Bill and Shanna Janu don’t have the luxury of the 30,000 foot few either. He’s a white sergeant in the Baltimore Police Department. She’s a Black attorney at the Centers for Medicare and Medicaid Services. They have two children and like most parents they worry over how to keep them safe and they struggle together to define how to do their part to make the world safer for their children and others. Maybe you saw their story in the Sun paper.
They are not of the same mind when it comes to how they see the world, or what must be done to make it safer for Black children. But in the words of the Sun “with shared curiosity and respect for each other’s open minds, they’ve built a loving relationship across the divides that seem unbridgeable to many Americans.” “Shared curiosity” and “respect for each other’s open minds.” That may be the only way we can take all the potential power that has been brewing in the streets of America, and translate into the concrete reforms, the particular policies, and changes that we must have to move us toward that day when all Americans are truly free. Not free from the responsibility of wearing masks, not free from some disembodied boogeyman government, not free from each other. But free to love each other as God loves us and free to live in a world where justice is defined by out common accountability that that single standard.
You may have noticed that none of the women in this story are named. It’s typical of the Bible, I’m sad to say. From 30,000 feet it reflects the same old patriarchy from ages ago, enshrined in the biblical texts. But in this particular story, I also find odd hope in the absence of their names. For one, Pharaoh also lacks a name. Pharaoh is just a title – like “monarch” – no name like “Ramses,” dignified in the pages of scripture. It’s like the text is saying, when you’ve seen one tyrant, you’ve seen them all. There is no particularity that needs to be remembered when it comes to leaders who destroy the common good. Let their names fall from the buildings they once built with other people’s labor. You can erect monuments to hate while they are alive, but one, two, four or five generations later, they’ll come tumbling down.
But when it comes to the absence of names for Moses’ sister, or Pharaoh’s daughter, it’s the flip side of the same coin. It’s like the text is saying, no one owns these roles. You, too, can be Moses’ sister or Pharaoh’s daughter. Not because your name has a chance of being remembered. That’s Pharaoh’s ownership way of thinking. You can be Moses’ sister or Pharaoh’s daughter because your actions are forever enshrined in the legacy that you leave to the next generation and the one after that. Remembered in the lives of people whose freedom you had a part in midwifing.

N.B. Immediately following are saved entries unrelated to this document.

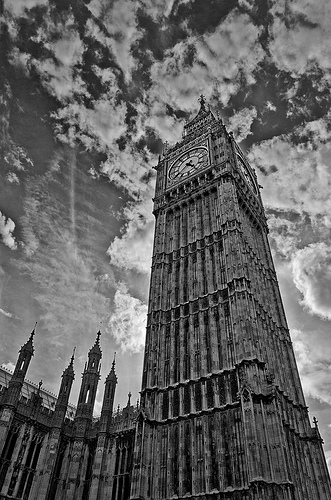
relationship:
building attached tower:
[2, 330, 330, 498] [136, 84, 309, 407]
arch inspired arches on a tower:
[209, 183, 217, 203] [141, 98, 328, 489]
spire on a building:
[7, 321, 37, 410] [1, 94, 330, 498]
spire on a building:
[53, 346, 75, 429] [1, 94, 330, 498]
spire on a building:
[73, 321, 102, 434] [1, 94, 330, 498]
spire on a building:
[99, 351, 118, 436] [1, 94, 330, 498]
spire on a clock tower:
[186, 89, 213, 115] [139, 88, 314, 464]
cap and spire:
[86, 342, 103, 356] [88, 345, 103, 354]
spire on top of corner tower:
[88, 345, 103, 354] [74, 324, 100, 422]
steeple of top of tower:
[183, 90, 227, 143] [160, 127, 249, 381]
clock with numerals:
[167, 145, 209, 181] [168, 146, 205, 179]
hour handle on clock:
[187, 161, 197, 170] [167, 145, 209, 181]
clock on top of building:
[167, 145, 209, 181] [137, 95, 306, 497]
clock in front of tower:
[162, 142, 218, 181] [151, 116, 288, 498]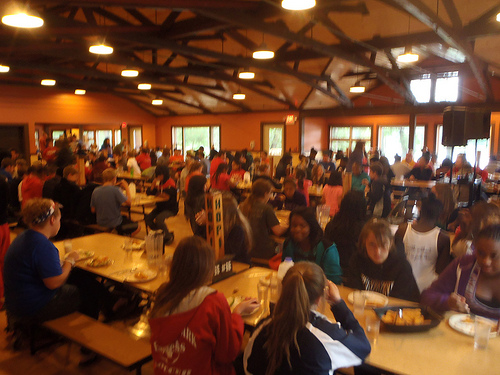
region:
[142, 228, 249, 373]
girl wearing a red hoodie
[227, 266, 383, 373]
girl wearing a blue and white jacket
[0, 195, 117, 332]
boy wearing blue shirt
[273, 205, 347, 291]
girl wearing a teal jacket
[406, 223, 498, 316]
girl wearing a purple jacket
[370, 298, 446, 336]
lunch on the table top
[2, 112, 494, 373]
this is a cafeteria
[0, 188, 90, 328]
boy wearing a headband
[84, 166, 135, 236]
boy wearing a blue shirt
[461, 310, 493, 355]
a cup on the table top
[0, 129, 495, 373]
the cafeteria filled with people eating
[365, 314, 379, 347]
the cup on the table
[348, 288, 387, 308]
the plate on the table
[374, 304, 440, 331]
the big bowl on the table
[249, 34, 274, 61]
the light hanging from the ceiling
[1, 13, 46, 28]
the tree in the distance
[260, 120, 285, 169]
the door to the room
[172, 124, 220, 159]
the window near the door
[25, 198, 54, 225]
the fabric in the girl's hair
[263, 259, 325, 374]
the girl's hair in a ponytail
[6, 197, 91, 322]
a girl in a blue shirt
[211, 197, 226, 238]
the word hop in black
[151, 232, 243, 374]
a girl wearing a red and white hoodie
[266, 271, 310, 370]
a girls long brown pony tail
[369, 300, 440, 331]
food in a big blue bowl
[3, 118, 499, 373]
a bunch of people eating in a caffiteria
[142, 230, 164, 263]
a pitcher of water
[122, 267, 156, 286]
a white plate with food on it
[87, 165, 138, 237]
a young boy eating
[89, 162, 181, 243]
two young boys sitting across from each other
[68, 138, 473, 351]
Students eating lunch in the cafeteria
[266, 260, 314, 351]
The girl hair is in a ponytail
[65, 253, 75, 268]
The girl is wearing a watch.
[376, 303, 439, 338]
Food in a black container on table.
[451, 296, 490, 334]
A white plate with food.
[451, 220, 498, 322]
The girl is eating food.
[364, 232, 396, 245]
The girl is wearing glasses.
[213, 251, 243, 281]
A black item in middle of table.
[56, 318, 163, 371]
A bench at the table.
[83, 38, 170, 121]
Lights on top of the ceiling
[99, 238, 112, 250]
part of a table.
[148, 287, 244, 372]
A red and white jacket.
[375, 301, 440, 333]
A bowl of food.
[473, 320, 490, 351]
A clear drinking glass.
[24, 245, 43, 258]
Part of a blue shirt.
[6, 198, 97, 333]
A woman sitting at a table.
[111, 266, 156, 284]
A plate of food.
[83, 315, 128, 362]
Part of a bench.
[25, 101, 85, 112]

Let it be so for us whenever we risk ourselves down in the bullrushes, to further the liberation of our own families, our brothers and sisters who are being oppressed. Or whenever we take what privilege we have, however large or small, and use it to love, in public. There’s a role in this story for everyone. I hope you find the role you were meant to play, becoming the person you were meant to become, unwinding ancient divisions, dismantling Pharaoh’s systems, one brick at a time.